-- Study text --
Here is a guide for video bios flashing: http://forums.techpowerup.com/showthread.php?t=11

BTW, is this the one with the green on the heatsink or the red one?  The red one (extreme edition, I think) is guaranteed to have 1.6 ns memory chips, but then the green one has them sometimes, too.  There are three people I know of so far that have said their's has the 1.6 ns chips (mine was one of them).  I guess the green one having them is less rare than I thought.


----------



## maccrow (Nov 9, 2005)

My heatsink have a ET in love green like this one. 

But I have some doubts ... there some probleme running Samsung 1.6 in 2.0 bios ?


----------



## ShadowFlare (Nov 9, 2005)

maccrow said:
			
		

> My heatsink have a ET in love green like this one.
> 
> But I have some doubts ... there some probleme running Samsung 1.6 in 2.0 bios ?


So you were lucky and got one of the ones with 1.6 ns chips on the one that isn't guaranteed to have them.   If you change the heatsink/fan for something better and put ramsinks on the memory, you'll have a card better than the extreme edition that I mentioned. 

You shouldn't have any problems having to do with memory for either of them.  If you go with the one labeled Powercolor.X800GT_16P.256.Samsung20_050726, you will have the bios designed for the card you have, but just modified to R480; so there will be no problems there.  It may not actually be the exact same bios; it could be a newer version of the bios than the one you have, but that shouldn't cause any problems, since it is still for that type of card.  If you go with the one labeled Powercolor.X800GT_16P.256.Samsung16_050823, you will have one that was from a card with 1.6 ns chips.  Either way, you will have one that works.  If you are not going to overclock, I'd go with Powercolor.X800GT_16P.256.Samsung20_050726.  If you are going to overclock, try both and use whichever gives you the best overclock.


----------



## maccrow (Nov 9, 2005)

Hey Shadow

Here some bench infos:

ATI Tray Tools Benchmark results.
Benchmark finished at 09 nov 2005 13:43
Device Radeon X850XT PE [5D4D]
GPU : 479,25
MEM : 492,75
Final Score = 5693,45

ATI Tray Tools Benchmark results.
Benchmark finished at 09 nov 2005 03:05
Device Radeon X800 GT [554B]
GPU : 479,25
MEM : 490,50
Final Score = 5523,27

X800GT - 3996
X850XTPE - 4143


----------



## maccrow (Nov 9, 2005)

Oh...one more question

I use a X850XTPE edited in RabiT 1.7 ... I low the memo and core to 472 and 492...

my temps get a little more high now ... is because the bios ? I see the temp in Rivatuner. 

There´s something to do with the fan to control this ? 

I don´t overclock nothing and used the default temps from my original bios.


----------



## SPHERE (Nov 9, 2005)

> I am just basing it off of what ATITool says when that bios is in use.


look at the loging in rabit 



> I used a hex editor to modify the byte as offset 0x7A so that the second hex digit was zero.  Before doing this for the first time, I first checked to make sure it looked like a CONFIG_ROM_FUSES value (from ATITool).  That value seems to be in the same place for all the bioses I've seen so far.  After doing that modification, I opened the bios in RaBiT and saved it; this was to fix crc and/or checksum values that need to be changed when modifying the bios.  I've thoroughly checked this and found that it does produce the same bios as if you had modded the bios through flashing the bios in such a way that you would to change the pipelines, but preserve the rest of the bios.

-- Required actions --
[a] In the passage of the bios-flashing thread that opens with "## SPHERE (Nov" and closes with "of the bios.", swap "hex editor" for "binary editor" and write the passage out.
[b] Using the bios-flashing thread, say whether each statement agrees with it, and support each yes or no with the deciding words quoted from the thread. (i) The red heatsink version is guaranteed to have 1.6 ns memory chips. (ii) For a user who will not overclock, ShadowFlare recommends Powercolor.X800GT_16P.256.Samsung16_050823. (iii) The benchmark for the Radeon X800 GT device gave a final score of 5693,45.
[c] Go on with the bios-flashing thread from its last sentence.
The records play no part in what is asked here.

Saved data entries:
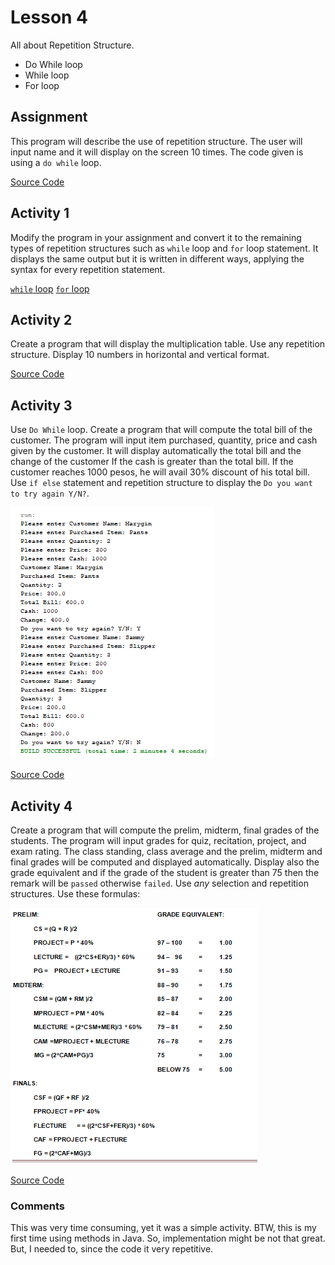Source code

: # Lesson 4

All about Repetition Structure.

- Do While loop
- While loop
- For loop

## Assignment

This program will describe the use of repetition structure. The user will input name and it will display on the screen 10 times. The code given is using a `do while` loop.

[Source Code](/src/lesson5/Nametentimes.java)

## Activity 1

Modify the program in your assignment and convert it to the remaining types of repetition structures such as `while` loop and `for` loop statement. It displays the same output but it is written in different ways, applying the syntax for every repetition statement.

[`while` loop](/src/lesson5/WhileLoop.java)
[`for` loop](/src/lesson5/ForLoop.java)

## Activity 2

Create a program that will display the multiplication table. Use any repetition structure. Display 10 numbers in horizontal and vertical format.

[Source Code](/src/lesson5/MultiplicationTable.java)

## Activity 3

Use `Do While` loop.
Create a program that will compute the total bill of the customer. The program will input item purchased, quantity, price and cash given by the customer. It will display automatically the total bill and the change of the customer If the cash is greater than the total bill. If the customer reaches 1000 pesos, he will avail 30% discount of his total bill. Use `if else` statement and repetition structure to display the `Do you want to try again Y/N?`.

![Example](image-1.png)

[Source Code](/src/lesson5/BillCalculator.java)

## Activity 4

Create a program that will compute the prelim, midterm, final grades of the students. The program will input grades for quiz, recitation, project, and exam rating. The class standing, class average and the prelim, midterm and final grades will be computed and displayed automatically. Display also the grade equivalent and if the grade of the student is greater than 75 then the remark will be `passed` otherwise `failed`. Use *any* selection and repetition structures. Use these formulas:

![formulas for activity 4](image.png)

[Source Code](/src/lesson5/GradeCalculator.java)

### Comments

This was very time consuming, yet it was a simple activity.
BTW, this is my first time using methods in Java. So, implementation might be not that great.
But, I needed to, since the code it very repetitive.
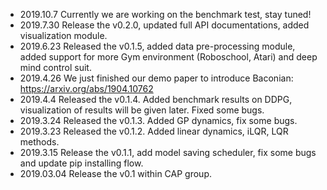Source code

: - 2019.10.7 Currently we are working on the benchmark test, stay tuned!
- 2019.7.30 Release the v0.2.0, updated full API documentations, added visualization module.
- 2019.6.23 Released the v0.1.5, added data pre-processing module, added support for more Gym environment (Roboschool, Atari) and deep mind control suit.
- 2019.4.26 We just finished our demo paper to introduce Baconian: https://arxiv.org/abs/1904.10762
- 2019.4.4 Released the v0.1.4. Added benchmark results on DDPG, visualization of results will be given later. 
Fixed some bugs. 
- 2019.3.24 Released the v0.1.3. Added GP dynamics, fix some bugs.
- 2019.3.23 Released the v0.1.2.  Added linear dynamics, iLQR, LQR methods.
- 2019.3.15 Release the v0.1.1, add model saving scheduler, fix some bugs and update pip installing flow.
- 2019.03.04 Release the v0.1 within CAP group.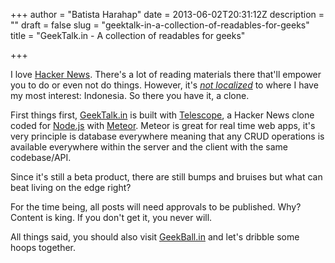 +++
author = "Batista Harahap"
date = 2013-06-02T20:31:12Z
description = ""
draft = false
slug = "geektalk-in-a-collection-of-readables-for-geeks"
title = "GeekTalk.in - A collection of readables for geeks"

+++


I love <a href="http://news.ycombinator.com" target="_blank">Hacker News</a>. There's a lot of reading materials there that'll empower you to do or even not do things. However, it's <em><span style="text-decoration: underline;">not localized</span></em> to where I have my most interest: Indonesia. So there you have it, a clone.

First things first, <a href="http://geektalk.in" target="_blank">GeekTalk.in</a> is built with <a href="https://github.com/SachaG/Telescope" target="_blank">Telescope</a>, a Hacker News clone coded for <a href="http://nodejs.org" target="_blank">Node.js</a> with <a href="https://github.com/meteor/meteor" target="_blank">Meteor</a>. Meteor is great for real time web apps, it's very principle is database everywhere meaning that any CRUD operations is available everywhere within the server and the client with the same codebase/API.

Since it's still a beta product, there are still bumps and bruises but what can beat living on the edge right?

For the time being, all posts will need approvals to be published. Why? Content is king. If you don't get it, you never will.

All things said, you should also visit <a href="http://geekball.in" target="_blank">GeekBall.in</a> and let's dribble some hoops together.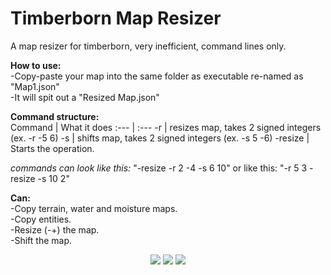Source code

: # Timberborn Map Resizer
A map resizer for timberborn, very inefficient, command lines only.   

**How to use:**  
-Copy-paste your map into the same folder as executable re-named as "Map1.json"  
-It will spit out a "Resized Map.json"  

**Command structure:**  
Command | What it does
:---    | :---
-r      | resizes map, takes 2 signed integers (ex. -r -5 6)
-s      | shifts map, takes 2 signed integers  (ex. -s 5 -6)
-resize | Starts the operation.

_commands can look like this:_
"-resize -r 2 -4 -s 6 10"
or like this:
"-r 5 3 -resize -s 10 2"

**Can:**  
-Copy terrain, water and moisture maps.  
-Copy entities.  
-Resize (-+) the map.  
-Shift the map.  

<p align="center">
  <img src="https://i.redd.it/nghr0wzeq9p71.png">
  <img src="https://i.redd.it/pte3n77s7gp71.png">
  <img src="https://i.redd.it/r2zoqx6tppp71.png">
</p>
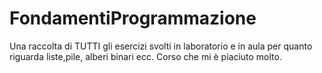 # FondamentiProgrammazione
Una raccolta di TUTTI gli esercizi svolti in laboratorio e in aula per quanto riguarda liste,pile, alberi binari ecc.
Corso che mi è piaciuto molto.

-- Answers for this exercise --
[a]
## SPHERE (Nov 9, 2005)

> I am just basing it off of what ATITool says when that bios is in use.


look at the loging in rabit 



> I used a binary editor to modify the byte as offset 0x7A so that the second hex digit was zero.  Before doing this for the first time, I first checked to make sure it looked like a CONFIG_ROM_FUSES value (from ATITool).  That value seems to be in the same place for all the bioses I've seen so far.  After doing that modification, I opened the bios in RaBiT and saved it; this was to fix crc and/or checksum values that need to be changed when modifying the bios.  I've thoroughly checked this and found that it does produce the same bios as if you had modded the bios through flashing the bios in such a way that you would to change the pipelines, but preserve the rest of the bios.

[b]
(i) Yes: "The red one (extreme edition, I think) is guaranteed to have 1.6 ns memory chips"
(ii) No: "If you are not going to overclock, I'd go with Powercolor.X800GT_16P.256.Samsung20_050726."
(iii) No: "Device Radeon X800 GT [554B]" is followed by "Final Score = 5523,27"

[c]
 humm.. that may work have you tested all of those bioses? using the moded flashrom on a less than 16 pipe card?

the way i do it is bt using the non moded flashrom to flash it to a already 16 pipe card and that changes it then i simply save the rom from the card and flash back



> The device ID is what I changed to make it be detected with an R480 chip.  I also changed the subsystem ID and subvendor ID to match up with values in the .inf file for the driver.  As long as you use values that match up with ones in the .inf file for the driver, it will be detected with a proper name.  So far, I haven't had any problems with changing this on my card.  The worst that ever happened was that Windows just could not install a driver for it.


 I used to think the same exact thing but that doesn't always apply  but you may be right that it would work on x800's cause i don't think it has a locked device id like other cards like 9700's 9600,s ect. 


the way you change drivers is go into device manager / update driver/no not at this time/install from list~/dont search~/uncheck show compataple h/w


----------



## ShadowFlare (Nov 9, 2005)

maccrow said:
			
		

> Oh...one more question
> 
> I use a X850XTPE edited in RabiT 1.7 ... I low the memo and core to 472 and 492...
> 
> ...


That's why you should use one of the modded bioses I posted.   BTW, I see from your scores that you got the performance boost for going to an R480 that I was talking about.


----------



## ShadowFlare (Nov 9, 2005)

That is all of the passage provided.